Today, “Enforcement! Google: Developers must use the Google payment system and 30% of the rake” message exploded in the media. Some people complain about Google’s overbearing, some say that Google is “doing”, some are worried about companies going overseas, and some even think this is an opportunity for the rise of Huawei Hongmeng system.
But after asking a circle of developers, I discovered that the media’s concerns were a bit unfounded. The developer said very calmly “just follow the rules to access it . ” For developers, it’s an established fact that 30% is divided. This is not news. It has always been Google’s policy to require app developers to use the Google payment system for in-app purchase transactions. Developers are not too concerned about this. objection.
Follow Apple, Google charges “Google tax”
Google said on Monday (September 28) that it will implement app store rules from next year (2024), which require developers who publish Android apps on the Google Play store to use the Google in-app payment system.
Google has set aside a year for app developers to adjust, and the final deadline is September 30, 2021. At that time, developers will have to use Google’s payment system, and can no longer use its independent payment system, which means that their in-app purchase revenue will be taken by Google 30%.
In this regard, the industry said that Google once again aligned with Apple and began to collect “Google tax.”
It is understood that since 2011, Apple has been forcing developers to use their specific in-app purchase system. Through this system, Apple extracts about 30% of commissions from user purchases. This move is dubbed the “Apple tax” by the industry.
Many developers are very dissatisfied with the “Apple tax”, believing it is a very unreasonable measure, and even think it is a “overlord clause”, but Apple has not moved and has been doing its own way.
According to data compiled and analyzed by Sanford Bernstein, App Store and licensing business accounted for about 50% of Apple’s revenue and about 63% of gross profit. The market generally predicts that these two businesses will grow by $60 billion in fiscal 2021. Reached 13%.
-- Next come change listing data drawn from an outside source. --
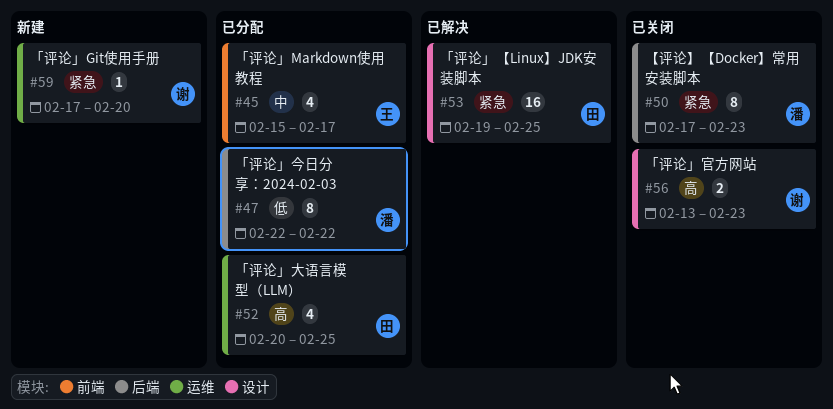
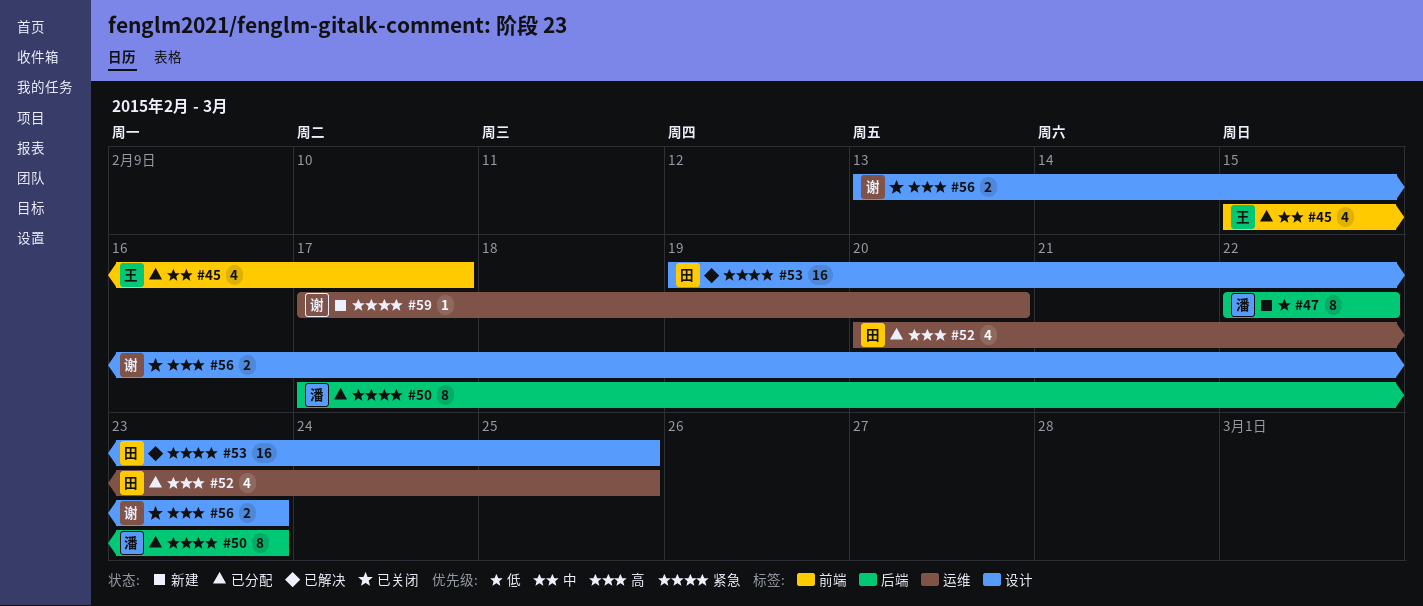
#47, status: 已分配 -> 新建
#50, status: 已关闭 -> 已分配

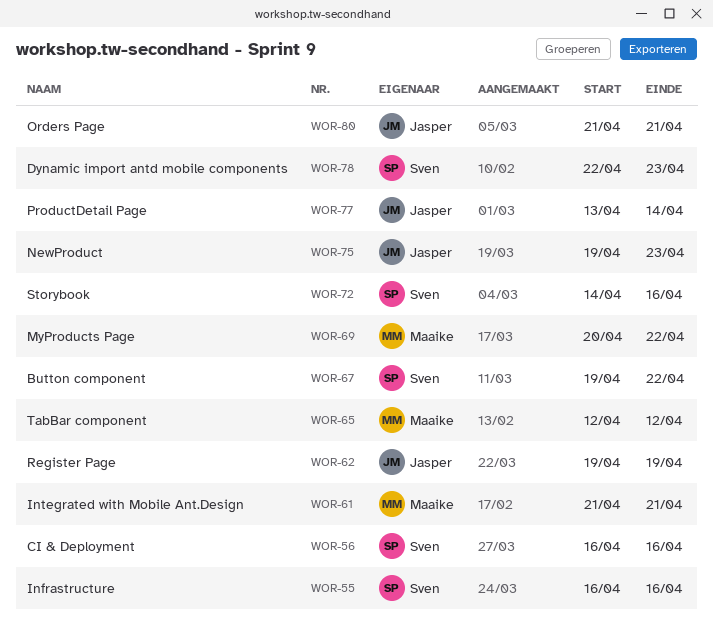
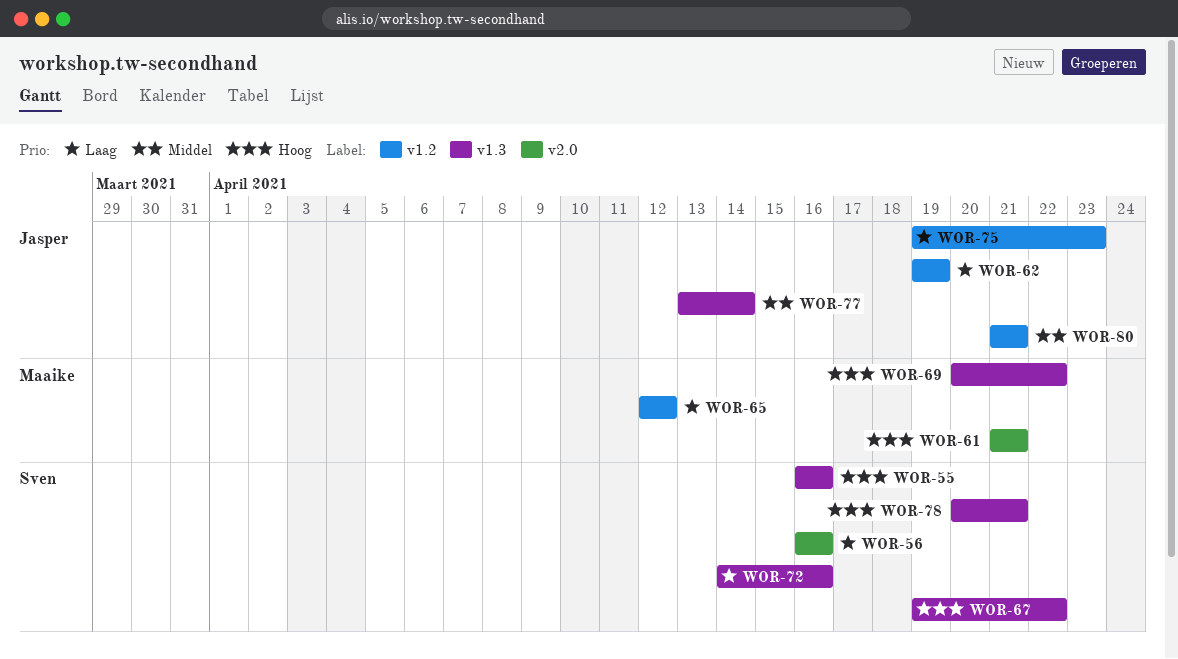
WOR-78, start: Apr 22 -> Apr 20
WOR-78, due: Apr 23 -> Apr 21

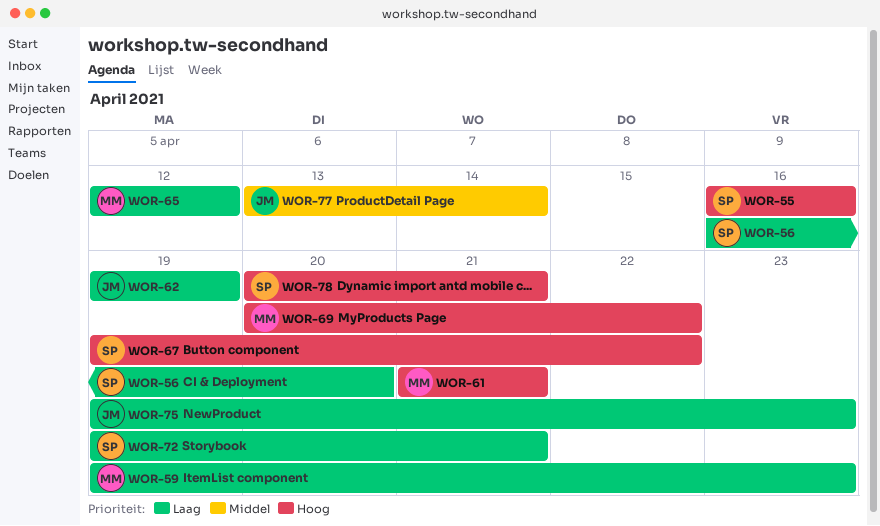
WOR-56, due: Apr 16 -> Apr 20
WOR-59: none -> present
WOR-72, start: Apr 14 -> Apr 19
WOR-72, due: Apr 16 -> Apr 21
WOR-80: present -> none

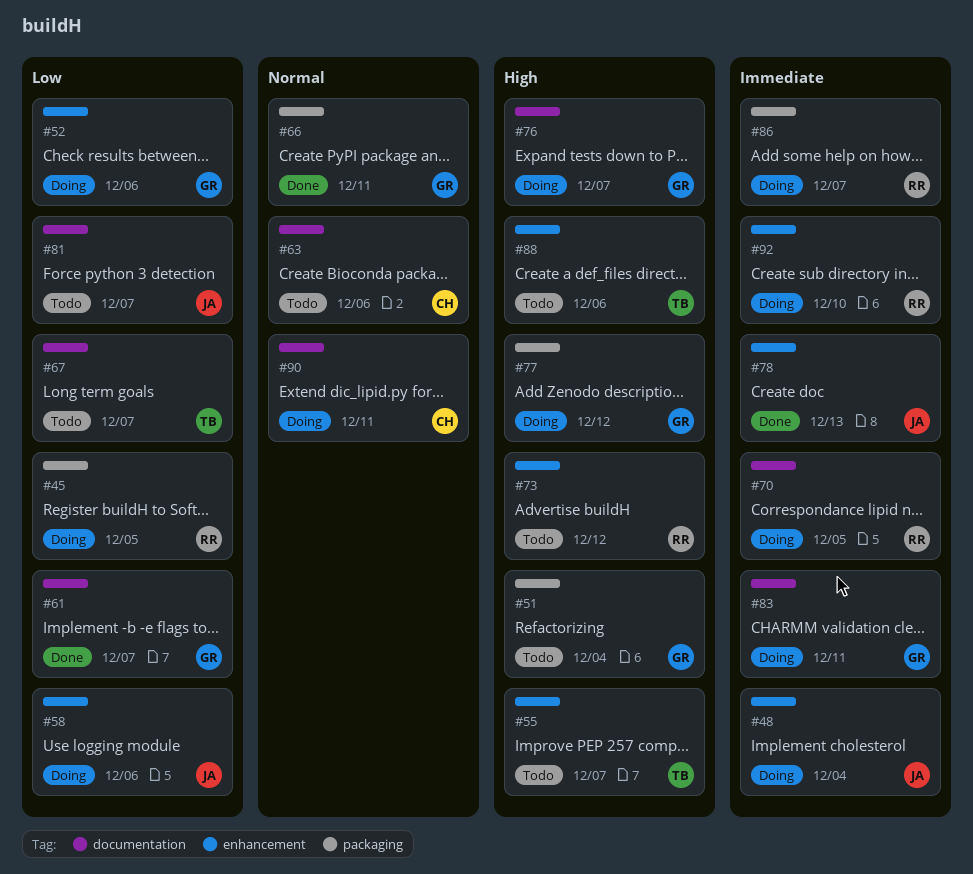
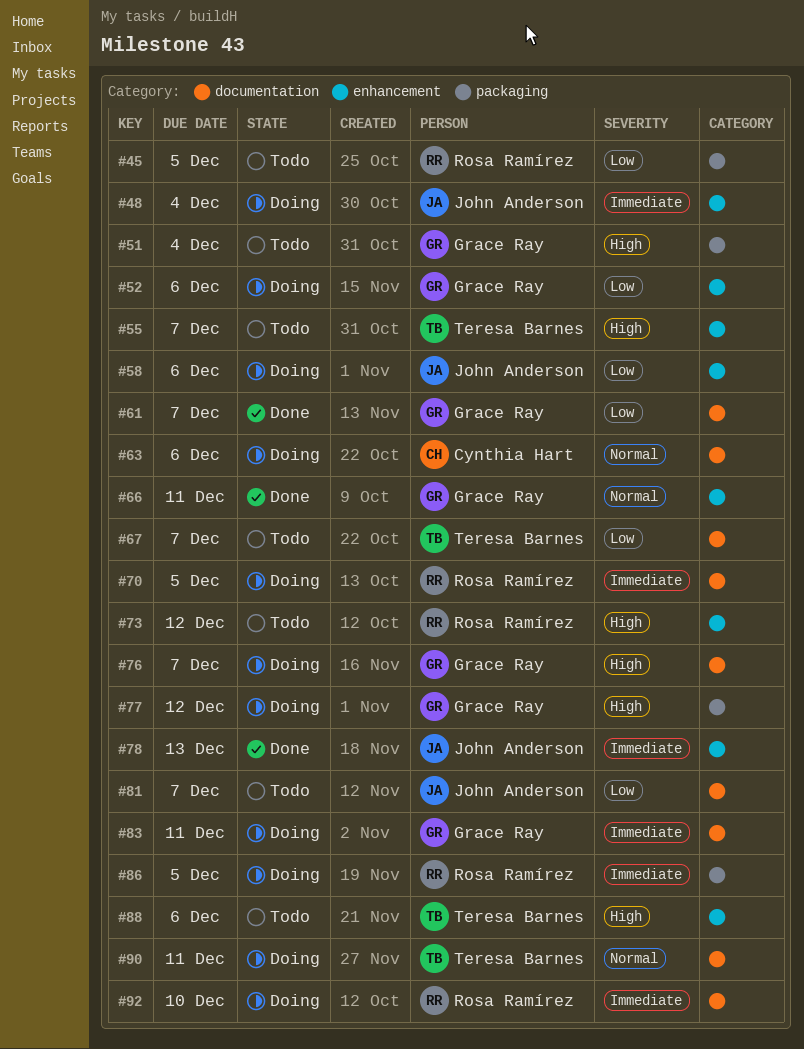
#45, status: Doing -> Todo
#63, status: Todo -> Doing
#66, label: packaging -> enhancement
#86, due: Dec 7 -> Dec 5
#90, owner: Cynthia Hart -> Teresa Barnes
#92, label: enhancement -> documentation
Apple’s move has been subject to antitrust investigations in many countries. It is understood that in June this year, the US Department of Justice launched an investigation against Apple. The subject of the investigation was mainly aimed at the payment policy of the Apple App Store. Someone pointed out that Apple’s own software and services do not need to pay 30% of the commission, which constitutes unfair competition and that 30% of the revenue share is too high.
In addition, in August this year, Apple was also targeted by the EU antitrust agency. The EU antitrust agency has officially opened two investigations to assess whether Apple Pay and App Store violate EU competition laws. .
In September this year, Facebook announced that Apple agreed to temporarily waive the Apple tax for some companies for a period of three months, ending on December 31 this year. Apple said that the decision to temporarily waive Apple’s tax applies not only to Facebook, but also to any other small businesses, but game companies are excluded because they have not been harmed by the epidemic and have only provided digital services.
The developer is calm: just follow the rules
Google’s sudden request for enforcement has caused a lot of discussions in the industry. Some people complain about Google’s overbearing, some say that Google is “doing”, some are worried about companies going overseas, and some even think this is an opportunity for the rise of Huawei Hongmeng system.
First of all, this policy of Google has little impact on the domestic market. After all, Google Play is no longer available in China.
Secondly, does it affect developers who go overseas?
Li Kai (a pseudonym), a developer of a game manufacturer, said that the impact is not too big. Because 30% of the draw is always available, and the major domestic Android channel platforms also have a draw, and the proportion of draws is not low.
It is understood that the fixed percentage of the Apple App Store and Google Play is 30%, and the percentage of most other domestic mobile phone brand application stores and third-party application stores is around 50%.
For example, there have been reports recently that game developers such as “The Original God” and “The Awakening of the Nations” failed to be listed on Xiaomi, Huawei and other channels because they refused to share 55 shares.
Regarding the requirement of “mandatory access to the Google payment system”, Li Kai said, “Anyway, you pay as long as you access it, and you can access everything. It just takes a little time. And the mandatory implementation of Alipay or WeChat will have Not acclimatized.”
Therefore, developers are not very sensitive to mandatory access to the payment system, but instead believe that access is sufficient according to rules.
However, for the operation of “Google Tax”, some analysts believe that it may be beneficial to accelerate the penetration of new ecosystems, such as Huawei Hongmeng OS. After all, by choosing one of the two operations, manufacturers can also increase their bargaining chips, and at the same time enhance the awareness of developers and manufacturers to prepare for Plan B.
In addition, looking at the essence through the phenomenon, perhaps more attention should be paid to the fundamental purpose of Google’s recovery of payment rights, and how manufacturers and developers will get the value they deserve. This is the fundamental reason for the success or failure of Google’s operation.